Dataset excerpt
──────────────────────────────

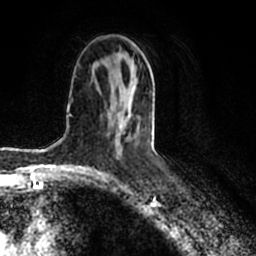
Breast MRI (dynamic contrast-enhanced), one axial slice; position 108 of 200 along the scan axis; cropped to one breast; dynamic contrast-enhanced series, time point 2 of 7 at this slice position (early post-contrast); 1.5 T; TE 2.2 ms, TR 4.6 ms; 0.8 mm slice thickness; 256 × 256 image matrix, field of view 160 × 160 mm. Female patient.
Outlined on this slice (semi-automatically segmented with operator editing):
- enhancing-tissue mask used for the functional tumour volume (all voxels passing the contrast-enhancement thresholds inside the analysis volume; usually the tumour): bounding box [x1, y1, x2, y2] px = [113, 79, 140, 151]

──────────────────────────────

Exercise goal
Whenever "contrast" occurs in a line above, copy that line.

The answer
Breast MRI (dynamic contrast-enhanced), one axial slice; position 108 of 200 along the scan axis; cropped to one breast; dynamic contrast-enhanced series, time point 2 of 7 at this slice position (early post-contrast); 1.5 T; TE 2.2 ms, TR 4.6 ms; 0.8 mm slice thickness; 256 × 256 image matrix, field of view 160 × 160 mm. Female patient.
- enhancing-tissue mask used for the functional tumour volume (all voxels passing the contrast-enhancement thresholds inside the analysis volume; usually the tumour): bounding box [x1, y1, x2, y2] px = [113, 79, 140, 151]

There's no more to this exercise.